→ Data under study
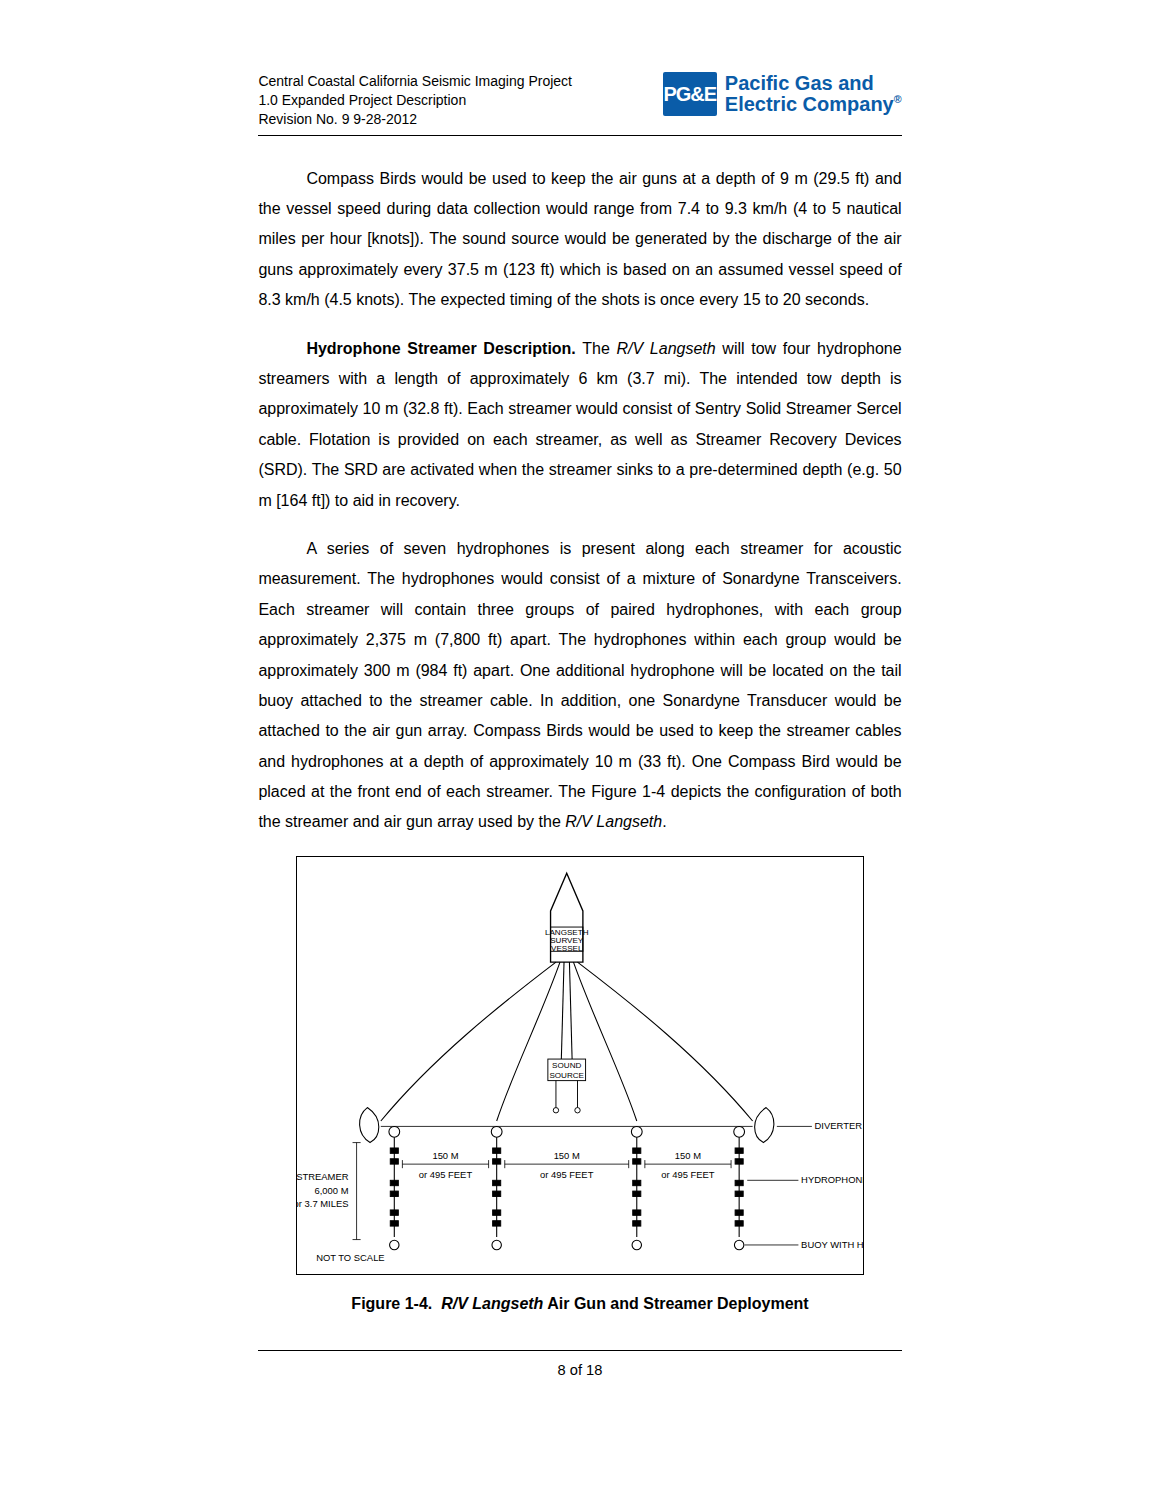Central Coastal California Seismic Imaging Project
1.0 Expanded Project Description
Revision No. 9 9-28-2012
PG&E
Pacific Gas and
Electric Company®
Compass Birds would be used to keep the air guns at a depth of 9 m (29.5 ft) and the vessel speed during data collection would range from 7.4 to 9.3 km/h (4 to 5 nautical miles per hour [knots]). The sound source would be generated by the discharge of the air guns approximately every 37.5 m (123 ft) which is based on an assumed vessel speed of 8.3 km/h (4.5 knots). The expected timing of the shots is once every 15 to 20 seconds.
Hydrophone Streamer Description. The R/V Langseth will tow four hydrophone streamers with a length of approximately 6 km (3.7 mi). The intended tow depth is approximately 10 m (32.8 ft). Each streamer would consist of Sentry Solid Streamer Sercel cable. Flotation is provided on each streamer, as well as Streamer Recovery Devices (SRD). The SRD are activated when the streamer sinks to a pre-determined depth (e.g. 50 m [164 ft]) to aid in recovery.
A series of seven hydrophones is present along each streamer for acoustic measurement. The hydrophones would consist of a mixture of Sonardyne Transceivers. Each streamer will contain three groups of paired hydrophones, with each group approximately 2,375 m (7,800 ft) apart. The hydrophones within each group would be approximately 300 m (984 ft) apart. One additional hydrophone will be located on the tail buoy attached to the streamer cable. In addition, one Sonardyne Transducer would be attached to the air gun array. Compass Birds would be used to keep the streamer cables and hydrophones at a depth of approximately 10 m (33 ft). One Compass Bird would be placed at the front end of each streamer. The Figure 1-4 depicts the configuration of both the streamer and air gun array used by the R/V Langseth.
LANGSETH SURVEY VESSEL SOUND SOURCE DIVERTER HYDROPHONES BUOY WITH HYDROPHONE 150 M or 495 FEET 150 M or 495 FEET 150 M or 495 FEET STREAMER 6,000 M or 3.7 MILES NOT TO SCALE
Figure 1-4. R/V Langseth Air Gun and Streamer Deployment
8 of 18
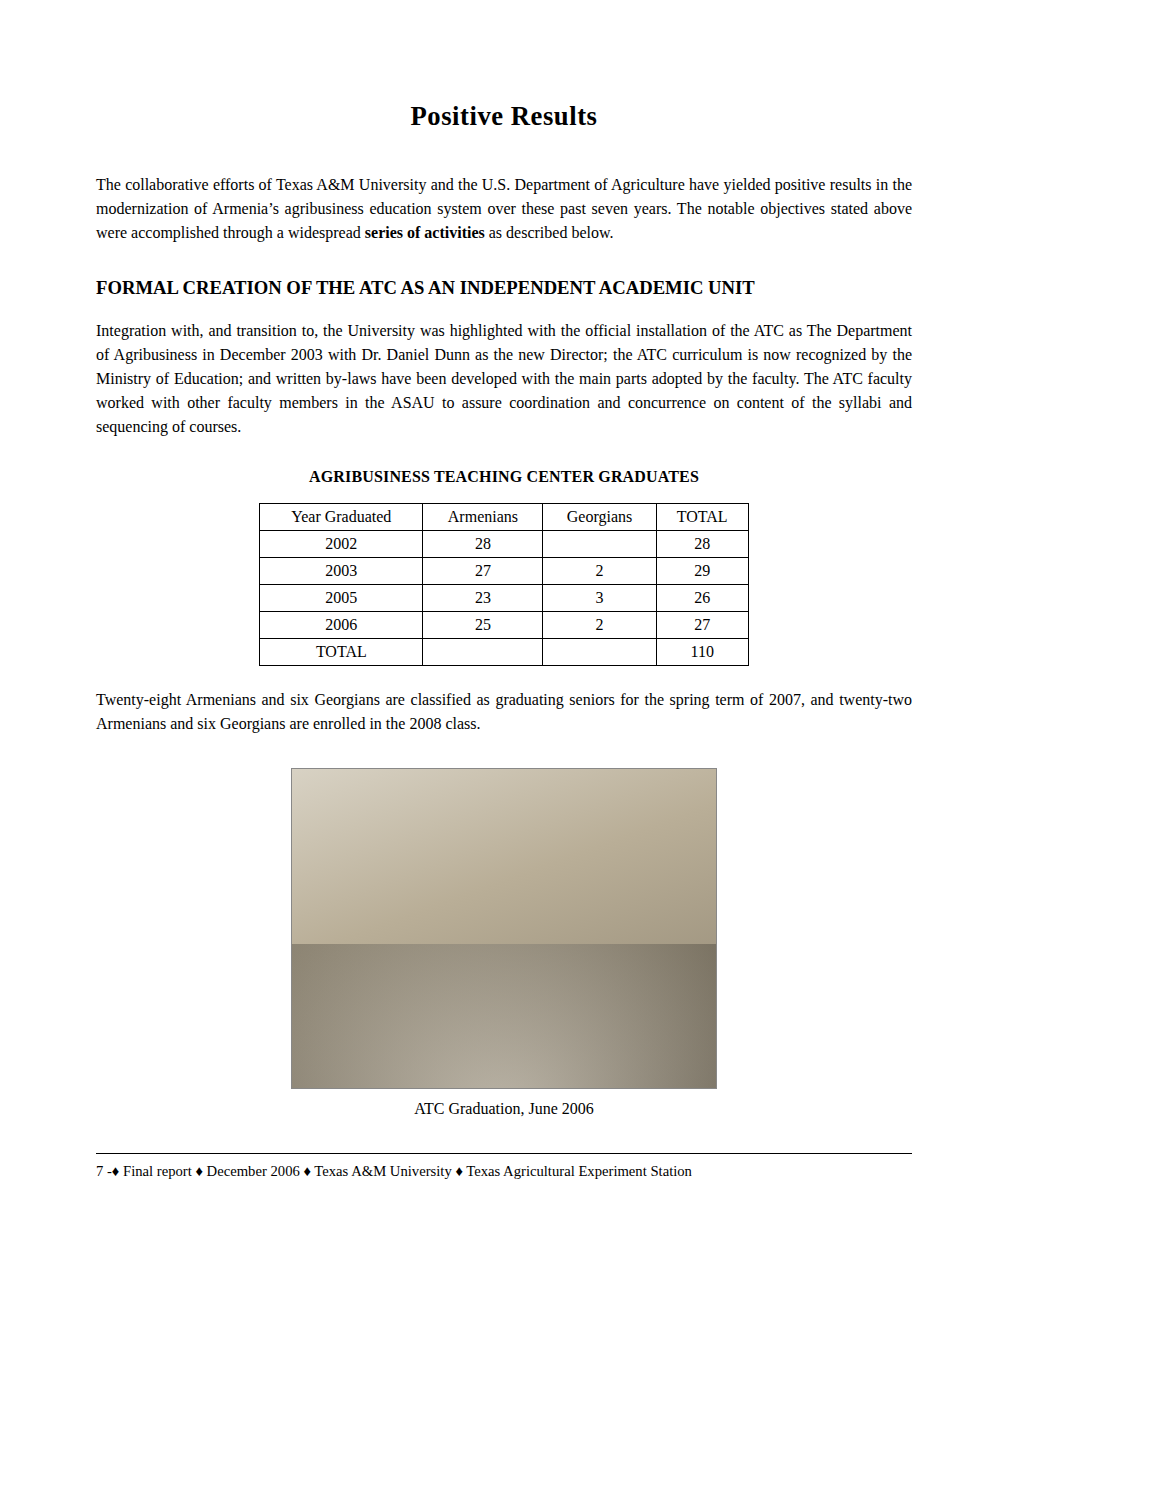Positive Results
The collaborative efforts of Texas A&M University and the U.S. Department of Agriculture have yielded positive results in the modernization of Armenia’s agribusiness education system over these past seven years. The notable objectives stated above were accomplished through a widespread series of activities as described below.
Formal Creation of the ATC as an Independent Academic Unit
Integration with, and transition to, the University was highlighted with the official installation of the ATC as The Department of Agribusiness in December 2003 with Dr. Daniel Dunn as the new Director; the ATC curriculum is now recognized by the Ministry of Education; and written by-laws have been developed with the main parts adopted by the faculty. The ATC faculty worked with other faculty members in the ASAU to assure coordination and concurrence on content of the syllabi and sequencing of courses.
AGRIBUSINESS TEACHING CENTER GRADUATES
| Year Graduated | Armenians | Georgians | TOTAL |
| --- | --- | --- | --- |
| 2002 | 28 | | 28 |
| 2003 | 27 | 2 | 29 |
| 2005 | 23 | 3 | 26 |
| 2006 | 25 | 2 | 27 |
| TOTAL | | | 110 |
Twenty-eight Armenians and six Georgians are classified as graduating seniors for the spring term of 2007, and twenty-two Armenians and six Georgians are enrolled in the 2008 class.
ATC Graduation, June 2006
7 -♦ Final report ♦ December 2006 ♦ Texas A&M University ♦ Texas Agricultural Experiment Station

→ About this task
Could you state how many lines of the data include the word "have"? Only the number is needed.

→ Response area
2